▸ **SOURCE TEXT**:
--------------------------------

# Best Of 2 Evils



## KevCarter (Aug 25, 2018)

First post, but I've done a ton of reading. You guys are super helpful, and I feel I'm really learning!

I'm an old fart, finally trying to learn how to grow grass the right way.

Mowed low. Used a thatch rake for dead grass, Aerated with 2 passes and over-seeded 6 days ago, Black Beauty Seed, TTTF, PR, KBG blend. Also added Green Up starter fertilizer, Love Your Lawn, Love Your Soil, and Magi-Cal. Going all in with Jonathan Green products along with Milorganite. All 6 days ago. Watering 3 time a day. Seeing some tiny little babies germinating, and really excited.

My question, my original grass which was in pretty descent condition after using Milorganite all year is really growing. I'm also getting some leaves falling from the neighbors trees. Big leaves. Do I go ahead and mow with a bagger to pick up the leaves, stepping on my new babies, or do I take a chance on the longer grass, 4", and leaves shading the new growth?

Kevin


----------



## Virginiagal (Apr 24, 2017)

I say mow. If there are areas where there is just new grass, skip those parts. Just be careful about turns: try not to twist the mower. Make your turns on hard surfaces if you can (like a sidewalk). Maybe go into your neighbor's yard to make a turn (check to see if that's ok). Don't water before you mow so the ground isn't too soft; you don't want to make ruts.. Just stepping on the grass won't hurt it. I stepped all over a section of new grass yesterday pulling weeds and while the new grass mashed down while I was standing on it, it's all standing straight up today.


----------



## KevCarter (Aug 25, 2018)

Virginiagal. That's what I was hoping to hear, it's driving me crazy doing nothing but watering for a week. Thank you so much!


----------



## iowa jim (Jan 22, 2018)

Welcome to the forum, i have been walking and dragging hoses all over my reno from day one. Its not the ideal situation but those grass babies are tougher than you think. I know your area well as i have fished the Chetek chain of lakes quite a few times.

--------------------------------

▸ **EXCERPTED RECORDS**:
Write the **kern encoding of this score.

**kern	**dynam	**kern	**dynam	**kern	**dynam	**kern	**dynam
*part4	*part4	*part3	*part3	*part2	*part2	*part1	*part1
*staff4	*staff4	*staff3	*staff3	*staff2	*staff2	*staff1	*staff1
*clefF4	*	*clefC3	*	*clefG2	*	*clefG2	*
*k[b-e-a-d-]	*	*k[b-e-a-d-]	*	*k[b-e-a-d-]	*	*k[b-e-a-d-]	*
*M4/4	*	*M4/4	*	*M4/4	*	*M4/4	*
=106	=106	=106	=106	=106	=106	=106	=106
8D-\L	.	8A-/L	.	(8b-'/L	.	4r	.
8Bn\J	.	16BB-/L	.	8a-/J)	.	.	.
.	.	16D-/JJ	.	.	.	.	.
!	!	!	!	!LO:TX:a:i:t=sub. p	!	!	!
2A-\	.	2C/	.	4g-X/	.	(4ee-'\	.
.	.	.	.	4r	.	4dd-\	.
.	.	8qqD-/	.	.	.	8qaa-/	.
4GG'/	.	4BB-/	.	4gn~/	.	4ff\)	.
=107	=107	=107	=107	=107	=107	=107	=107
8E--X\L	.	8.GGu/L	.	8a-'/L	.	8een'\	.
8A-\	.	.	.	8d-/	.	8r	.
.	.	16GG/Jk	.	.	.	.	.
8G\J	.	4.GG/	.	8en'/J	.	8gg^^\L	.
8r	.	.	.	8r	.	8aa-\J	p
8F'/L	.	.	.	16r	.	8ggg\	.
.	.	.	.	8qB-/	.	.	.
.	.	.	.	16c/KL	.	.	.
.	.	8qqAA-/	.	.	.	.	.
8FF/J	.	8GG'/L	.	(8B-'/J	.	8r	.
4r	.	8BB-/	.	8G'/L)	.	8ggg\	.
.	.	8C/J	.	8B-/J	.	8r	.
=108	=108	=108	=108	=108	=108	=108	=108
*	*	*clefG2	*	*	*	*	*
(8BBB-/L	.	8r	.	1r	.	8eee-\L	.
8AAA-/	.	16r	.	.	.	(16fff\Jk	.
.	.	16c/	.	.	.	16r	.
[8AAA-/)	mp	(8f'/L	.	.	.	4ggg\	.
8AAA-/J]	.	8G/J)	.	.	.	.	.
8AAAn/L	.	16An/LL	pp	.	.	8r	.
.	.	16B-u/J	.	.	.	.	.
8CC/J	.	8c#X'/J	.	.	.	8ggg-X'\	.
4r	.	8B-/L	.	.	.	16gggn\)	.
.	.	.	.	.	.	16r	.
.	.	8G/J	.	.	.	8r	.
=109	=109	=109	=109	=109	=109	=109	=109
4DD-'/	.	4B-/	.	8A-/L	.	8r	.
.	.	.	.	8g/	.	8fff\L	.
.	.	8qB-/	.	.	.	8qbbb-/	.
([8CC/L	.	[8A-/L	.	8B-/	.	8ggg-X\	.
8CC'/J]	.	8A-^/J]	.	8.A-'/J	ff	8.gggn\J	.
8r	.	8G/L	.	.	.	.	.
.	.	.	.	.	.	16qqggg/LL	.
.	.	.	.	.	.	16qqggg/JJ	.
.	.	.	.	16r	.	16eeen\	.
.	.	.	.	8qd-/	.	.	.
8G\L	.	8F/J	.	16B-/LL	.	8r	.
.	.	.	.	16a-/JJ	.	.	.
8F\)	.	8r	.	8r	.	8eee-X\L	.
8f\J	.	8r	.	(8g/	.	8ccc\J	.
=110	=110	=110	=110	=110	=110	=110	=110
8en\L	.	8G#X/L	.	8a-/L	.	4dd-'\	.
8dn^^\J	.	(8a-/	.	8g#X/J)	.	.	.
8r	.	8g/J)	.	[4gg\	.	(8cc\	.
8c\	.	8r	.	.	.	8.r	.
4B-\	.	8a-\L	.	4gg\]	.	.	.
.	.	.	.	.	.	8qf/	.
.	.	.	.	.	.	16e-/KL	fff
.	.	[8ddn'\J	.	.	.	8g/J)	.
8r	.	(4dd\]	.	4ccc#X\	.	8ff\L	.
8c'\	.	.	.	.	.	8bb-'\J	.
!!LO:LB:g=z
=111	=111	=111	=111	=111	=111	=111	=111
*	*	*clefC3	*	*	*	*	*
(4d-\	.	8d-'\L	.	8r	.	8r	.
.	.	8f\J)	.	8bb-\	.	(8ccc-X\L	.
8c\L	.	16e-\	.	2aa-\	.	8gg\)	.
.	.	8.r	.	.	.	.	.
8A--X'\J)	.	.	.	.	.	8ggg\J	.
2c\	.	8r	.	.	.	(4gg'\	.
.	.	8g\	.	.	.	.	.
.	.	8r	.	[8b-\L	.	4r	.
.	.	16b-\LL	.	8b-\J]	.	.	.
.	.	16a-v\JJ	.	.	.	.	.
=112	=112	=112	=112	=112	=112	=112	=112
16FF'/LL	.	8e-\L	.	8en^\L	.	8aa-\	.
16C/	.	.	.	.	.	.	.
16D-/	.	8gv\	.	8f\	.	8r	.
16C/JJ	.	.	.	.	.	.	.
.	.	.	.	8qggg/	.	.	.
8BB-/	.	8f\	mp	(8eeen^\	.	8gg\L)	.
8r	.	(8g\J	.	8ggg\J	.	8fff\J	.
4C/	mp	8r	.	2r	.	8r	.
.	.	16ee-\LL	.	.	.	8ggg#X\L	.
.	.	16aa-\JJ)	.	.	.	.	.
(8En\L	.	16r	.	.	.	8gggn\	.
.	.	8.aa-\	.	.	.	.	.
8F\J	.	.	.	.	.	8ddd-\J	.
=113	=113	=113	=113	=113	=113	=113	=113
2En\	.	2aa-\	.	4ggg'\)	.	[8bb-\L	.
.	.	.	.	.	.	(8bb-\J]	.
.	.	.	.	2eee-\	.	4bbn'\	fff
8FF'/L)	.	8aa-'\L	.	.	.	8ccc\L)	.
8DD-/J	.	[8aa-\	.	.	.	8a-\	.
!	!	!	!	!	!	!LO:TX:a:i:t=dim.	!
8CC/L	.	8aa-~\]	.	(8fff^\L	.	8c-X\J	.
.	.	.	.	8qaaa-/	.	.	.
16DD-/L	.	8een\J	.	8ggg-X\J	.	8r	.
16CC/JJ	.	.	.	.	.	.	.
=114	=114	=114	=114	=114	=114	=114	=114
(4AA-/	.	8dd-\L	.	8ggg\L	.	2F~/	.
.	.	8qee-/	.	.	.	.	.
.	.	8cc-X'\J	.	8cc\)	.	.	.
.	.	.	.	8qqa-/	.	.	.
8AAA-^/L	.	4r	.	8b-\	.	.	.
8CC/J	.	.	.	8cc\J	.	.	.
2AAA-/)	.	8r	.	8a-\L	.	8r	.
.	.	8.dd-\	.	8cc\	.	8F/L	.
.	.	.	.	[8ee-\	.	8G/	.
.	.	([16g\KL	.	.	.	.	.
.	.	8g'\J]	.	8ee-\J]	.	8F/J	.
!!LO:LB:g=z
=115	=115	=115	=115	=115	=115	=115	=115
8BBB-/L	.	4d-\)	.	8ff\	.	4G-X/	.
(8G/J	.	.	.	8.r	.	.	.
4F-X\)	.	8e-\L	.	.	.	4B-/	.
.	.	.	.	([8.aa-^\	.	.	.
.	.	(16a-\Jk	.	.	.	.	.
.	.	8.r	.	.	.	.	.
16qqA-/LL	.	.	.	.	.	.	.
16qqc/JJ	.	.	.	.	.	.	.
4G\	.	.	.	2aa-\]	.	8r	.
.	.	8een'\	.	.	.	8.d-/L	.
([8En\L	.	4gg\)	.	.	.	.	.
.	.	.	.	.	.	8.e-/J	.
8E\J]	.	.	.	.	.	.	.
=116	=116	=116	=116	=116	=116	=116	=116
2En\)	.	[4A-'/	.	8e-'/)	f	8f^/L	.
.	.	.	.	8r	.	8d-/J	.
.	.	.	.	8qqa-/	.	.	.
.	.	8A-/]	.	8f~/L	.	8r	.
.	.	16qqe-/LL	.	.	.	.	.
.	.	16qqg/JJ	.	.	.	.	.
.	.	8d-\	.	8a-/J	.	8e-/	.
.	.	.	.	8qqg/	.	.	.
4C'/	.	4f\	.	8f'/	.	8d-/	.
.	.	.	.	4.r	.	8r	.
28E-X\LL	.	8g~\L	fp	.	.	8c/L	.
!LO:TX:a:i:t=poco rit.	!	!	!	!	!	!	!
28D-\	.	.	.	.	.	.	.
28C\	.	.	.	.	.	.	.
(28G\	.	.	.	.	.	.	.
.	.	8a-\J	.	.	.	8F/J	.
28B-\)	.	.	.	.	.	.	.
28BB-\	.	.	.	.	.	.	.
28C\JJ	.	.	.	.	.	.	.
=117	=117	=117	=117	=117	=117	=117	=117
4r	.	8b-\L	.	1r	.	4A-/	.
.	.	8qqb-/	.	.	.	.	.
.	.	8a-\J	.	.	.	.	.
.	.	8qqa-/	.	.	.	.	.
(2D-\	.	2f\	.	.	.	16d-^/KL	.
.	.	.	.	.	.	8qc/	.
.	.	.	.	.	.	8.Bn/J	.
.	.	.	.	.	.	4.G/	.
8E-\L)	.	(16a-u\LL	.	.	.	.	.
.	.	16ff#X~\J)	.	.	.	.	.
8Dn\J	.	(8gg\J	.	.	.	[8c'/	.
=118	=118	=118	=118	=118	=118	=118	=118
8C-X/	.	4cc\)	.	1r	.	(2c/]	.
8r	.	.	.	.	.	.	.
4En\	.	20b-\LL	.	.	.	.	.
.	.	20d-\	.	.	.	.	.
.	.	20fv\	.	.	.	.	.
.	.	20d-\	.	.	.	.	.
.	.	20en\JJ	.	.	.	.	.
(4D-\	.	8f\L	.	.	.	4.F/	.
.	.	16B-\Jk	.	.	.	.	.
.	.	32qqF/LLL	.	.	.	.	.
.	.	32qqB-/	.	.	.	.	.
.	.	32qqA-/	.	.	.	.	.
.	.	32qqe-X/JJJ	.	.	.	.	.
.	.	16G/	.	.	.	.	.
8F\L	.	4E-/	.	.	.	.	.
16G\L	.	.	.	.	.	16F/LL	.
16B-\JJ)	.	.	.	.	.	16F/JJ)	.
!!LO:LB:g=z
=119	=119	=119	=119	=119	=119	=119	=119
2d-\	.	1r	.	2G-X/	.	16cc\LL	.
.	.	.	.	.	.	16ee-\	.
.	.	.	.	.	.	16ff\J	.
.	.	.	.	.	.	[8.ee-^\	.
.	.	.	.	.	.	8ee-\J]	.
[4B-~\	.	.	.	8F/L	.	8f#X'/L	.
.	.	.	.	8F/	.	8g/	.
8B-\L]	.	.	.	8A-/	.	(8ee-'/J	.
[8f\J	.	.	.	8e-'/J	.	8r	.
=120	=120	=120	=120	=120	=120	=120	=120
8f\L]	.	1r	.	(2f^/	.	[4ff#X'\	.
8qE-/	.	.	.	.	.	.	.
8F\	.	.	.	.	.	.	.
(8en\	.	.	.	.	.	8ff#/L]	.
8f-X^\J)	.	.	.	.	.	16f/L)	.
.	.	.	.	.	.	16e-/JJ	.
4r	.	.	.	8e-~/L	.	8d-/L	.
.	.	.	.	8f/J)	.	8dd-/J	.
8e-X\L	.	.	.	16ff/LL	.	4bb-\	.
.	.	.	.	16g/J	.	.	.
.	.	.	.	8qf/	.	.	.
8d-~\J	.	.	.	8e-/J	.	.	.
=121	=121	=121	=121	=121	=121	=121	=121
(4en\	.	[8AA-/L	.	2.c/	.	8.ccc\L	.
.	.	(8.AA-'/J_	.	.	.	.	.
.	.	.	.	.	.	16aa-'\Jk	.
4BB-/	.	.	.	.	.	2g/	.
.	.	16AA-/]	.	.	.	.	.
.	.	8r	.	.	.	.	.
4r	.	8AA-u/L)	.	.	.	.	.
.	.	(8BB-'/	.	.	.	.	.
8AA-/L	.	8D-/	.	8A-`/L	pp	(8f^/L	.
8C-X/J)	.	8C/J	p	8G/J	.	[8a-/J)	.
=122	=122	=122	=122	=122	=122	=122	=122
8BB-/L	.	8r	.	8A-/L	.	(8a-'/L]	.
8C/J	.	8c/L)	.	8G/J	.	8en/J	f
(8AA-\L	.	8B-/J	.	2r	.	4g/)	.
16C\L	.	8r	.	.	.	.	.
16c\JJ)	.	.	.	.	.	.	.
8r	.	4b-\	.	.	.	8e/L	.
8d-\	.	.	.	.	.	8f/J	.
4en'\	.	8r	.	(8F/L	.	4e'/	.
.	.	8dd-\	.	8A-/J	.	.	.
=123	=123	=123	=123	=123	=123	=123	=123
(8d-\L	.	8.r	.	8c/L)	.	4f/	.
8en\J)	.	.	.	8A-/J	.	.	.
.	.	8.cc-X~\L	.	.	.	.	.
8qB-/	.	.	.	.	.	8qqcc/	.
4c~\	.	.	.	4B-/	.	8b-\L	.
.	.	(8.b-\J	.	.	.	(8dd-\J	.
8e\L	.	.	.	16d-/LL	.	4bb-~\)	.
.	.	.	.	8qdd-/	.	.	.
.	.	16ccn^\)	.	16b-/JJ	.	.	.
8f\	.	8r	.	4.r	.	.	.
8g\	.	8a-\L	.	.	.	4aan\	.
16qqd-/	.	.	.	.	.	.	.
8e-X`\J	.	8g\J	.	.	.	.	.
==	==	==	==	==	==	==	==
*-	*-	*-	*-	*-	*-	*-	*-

--------------------------------

▸ **WORK TO DO**:
1 > In the lawn thread, which products does the first post say were also added along with the seed?
2 > Return everything in the lawn thread from "I'm an old fart, finally" down to "and really excited.".
Work from the lawn thread alone.

▸ **ANSWERS TO THE TASKS**:
1 > Green Up starter fertilizer, Love Your Lawn, Love Your Soil, Magi-Cal

2 >
I'm an old fart, finally trying to learn how to grow grass the right way.

Mowed low. Used a thatch rake for dead grass, Aerated with 2 passes and over-seeded 6 days ago, Black Beauty Seed, TTTF, PR, KBG blend. Also added Green Up starter fertilizer, Love Your Lawn, Love Your Soil, and Magi-Cal. Going all in with Jonathan Green products along with Milorganite. All 6 days ago. Watering 3 time a day. Seeing some tiny little babies germinating, and really excited.